On November 14, 1984, Wolfgang Schäuble , who had been Parliamentary Managing Director of the CDU / CSU parliamentary group since 1981, was appointed Federal Minister for Special Tasks. He took over the previous duties from Philipp Jenninger and was also appointed head of the Federal Chancellery as the successor to State Secretary Waldemar Schreckenberger .
Lutz Stavenhagen was appointed as the successor to Alois Mertes , Minister of State in the Foreign Office, who died on June 16, 1985 , on September 4, 1985 .
After a long-known plan that Federal Family Minister Heiner Geißler should concentrate entirely on his office as CDU General Secretary and the preparation of the 1987 federal election , Geißer finally resigned as Federal Minister on September 25, 1985. On Geissler's recommendation, his successor was the previous director of the Hanoverian institute “Woman and Society”, Rita Süssmuth . Chancellor Kohl initially favored Gertrud Höhler for this office ; since she was not married, however, she was considered unenforceable in the Union parties.
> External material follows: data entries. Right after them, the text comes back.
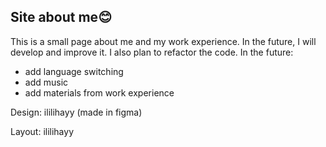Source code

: ## Site about me😊

This is a small page about me and my work experience. In the future, I will develop and improve it. I also plan to refactor the code. 
In the future:
- add language switching
- add music
- add materials from work experience

Design: ililihayy (made in figma)

Layout: ililihayy
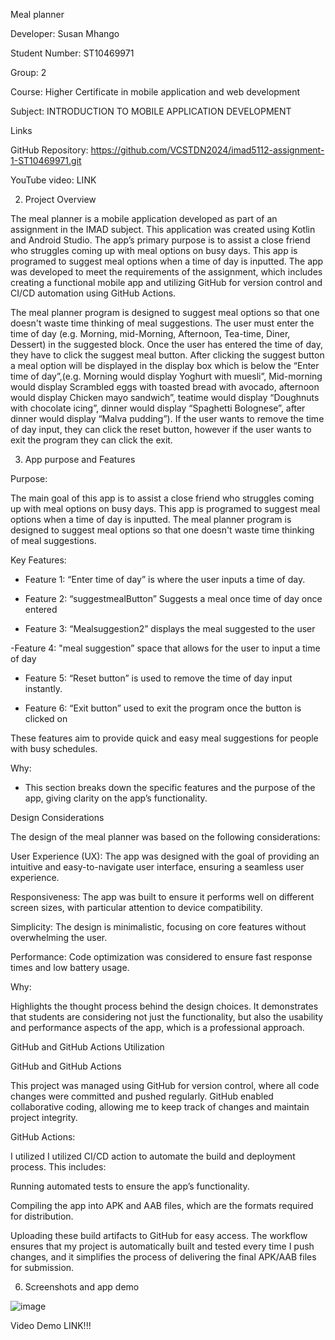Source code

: Meal planner 

Developer: Susan Mhango 

Student Number: ST10469971 

Group: 2 

Course: Higher Certificate in mobile application and web development 

Subject: INTRODUCTION TO MOBILE APPLICATION DEVELOPMENT 

 

Links 

GitHub Repository:  https://github.com/VCSTDN2024/imad5112-assignment-1-ST10469971.git 

YouTube video: LINK 

 

 2. Project Overview 

The meal planner is a mobile application developed as part of an assignment in the IMAD subject. This application was created using Kotlin and Android Studio. The app’s primary purpose is to assist a close friend who struggles coming up with meal options on busy days. This app is programed to suggest meal options when a time of day is inputted. The app was developed to meet the requirements of the assignment, which includes creating a functional mobile app and utilizing GitHub for version control and CI/CD automation using GitHub Actions.  

The meal planner program is designed to suggest meal options so that one doesn't waste time thinking of meal suggestions.  The user must enter the time of day (e.g. Morning, mid-Morning, Afternoon, Tea-time, Diner, Dessert) in the suggested block. Once the user has entered the time of day, they have to click the suggest meal button. After clicking the suggest button a meal option will be displayed in the display box which is below the “Enter time of day”,(e.g. Morning would display Yoghurt with muesli”, Mid-morning would display Scrambled eggs with toasted bread with avocado, afternoon would display Chicken mayo sandwich”, teatime would display “Doughnuts with chocolate icing”, dinner would display “Spaghetti Bolognese”, after dinner would display “Malva pudding”). If the user wants to remove the time of day input, they can click the reset button, however if the user wants to exit the program they can click the exit. 

 

3. App purpose and Features 

Purpose: 

The main goal of this app is to assist a close friend who struggles coming up with meal options on busy days. This app is programed to suggest meal options when a time of day is inputted. The meal planner program is designed to suggest meal options so that one doesn't waste time thinking of meal suggestions. 

  

 Key Features: 

 - Feature 1: “Enter time of day” is where the user inputs a time of day. 

- Feature 2: “suggestmealButton” Suggests a meal once time of day once entered 

 - Feature 3: “Mealsuggestion2” displays the meal suggested to the user 

 -Feature 4: "meal suggestion” space that allows for the user to input a time of day 

 - Feature 5: “Reset button” is used to remove the time of day input instantly. 

- Feature 6: “Exit button” used to exit the program once the button is clicked on 

 

 These features aim to provide quick and easy meal suggestions for people with busy schedules.  

  

Why: 

- This section breaks down the specific features and the purpose of the app, giving clarity on the app’s functionality. 

 

Design Considerations 

The design of the meal planner was based on the following considerations: 

 

User Experience (UX): The app was designed with the goal of providing an intuitive and easy-to-navigate user interface, ensuring a seamless user experience. 

Responsiveness: The app was built to ensure it performs well on different screen sizes, with particular attention to device compatibility. 

Simplicity: The design is minimalistic, focusing on core features without overwhelming the user. 

Performance: Code optimization was considered to ensure fast response times and low battery usage. 

 

 

 
Why: 

Highlights the thought process behind the design choices. It demonstrates that students are considering not just the functionality, but also the usability and performance aspects of the app, which is a professional approach. 

 

 

GitHub and GitHub Actions Utilization 

 

GitHub and GitHub Actions 

This project was managed using GitHub for version control, where all code changes were committed and pushed regularly. GitHub enabled collaborative coding, allowing me to keep track of changes and maintain project integrity. 

GitHub Actions:  

I utilized I utilized CI/CD action to automate the build and deployment process. This includes:  

Running automated tests to ensure the app’s functionality. 

Compiling the app into APK and AAB files, which are the formats required for distribution. 

Uploading these build artifacts to GitHub for easy access. The workflow ensures that my project is automatically built and tested every time I push changes, and it simplifies the process of delivering the final APK/AAB files for submission. 

 

 

   
6. Screenshots and app demo 

![image](https://github.com/user-attachments/assets/005afeea-382e-4593-a484-b98f23195152)


 

 

Video Demo 
LINK!!!

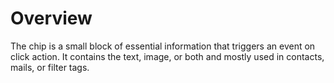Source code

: # Overview

The chip is a small block of essential information that triggers an event on click action. It contains the text, image, or both and mostly used in contacts, mails, or filter tags.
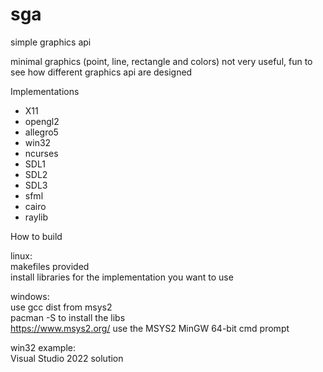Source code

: # sga

simple graphics api 

minimal graphics 
(point, line, rectangle and colors)
not very useful, fun to see how different graphics api are designed

Implementations
* X11
* opengl2
* allegro5
* win32
* ncurses
* SDL1
* SDL2
* SDL3
* sfml
* cairo
* raylib

How to build

linux:\
makefiles provided\
install libraries for the implementation you want to use

windows:\
use gcc dist from msys2\
pacman -S to install the libs\
https://www.msys2.org/
use the MSYS2 MinGW 64-bit cmd prompt

win32 example:\
Visual Studio 2022 solution
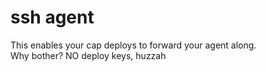 # ssh agent

This enables your cap deploys to forward your agent along.  
Why bother? NO deploy keys, huzzah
The Lord Mayor of Frankfurt am Main, Walter Wallmann , had been in discussion for a long time as Federal Minister. When a Federal Environment Ministry was to be set up in the wake of the Chernobyl disaster of April 26, 1986, Wallmann was appointed the first Federal Minister for the Environment, Nature Conservation and Nuclear Safety on June 9, 1986.
See also
List of German Federal Governments - List of German Federal Ministers
Individual evidence
- ↑ Does Geissler give up? In: Der Spiegel . No. 3 , 1985, pp. 14 ( online ).
- ↑ Something new . In: Der Spiegel . No. 37 , 1985, pp. 26 ( online ).
- ↑ "The chances are fifty-fifty" . In: Der Spiegel . No. 33 , 1985, pp. 17-19 ( online ).
- ↑ digress . In: Der Spiegel . No. 13 , 1986, pp. 23-25 ( online ).
- ↑ "Wallmann can only do propaganda" . In: Der Spiegel . No. 24 , 1986, pp. 17-22 ( online ).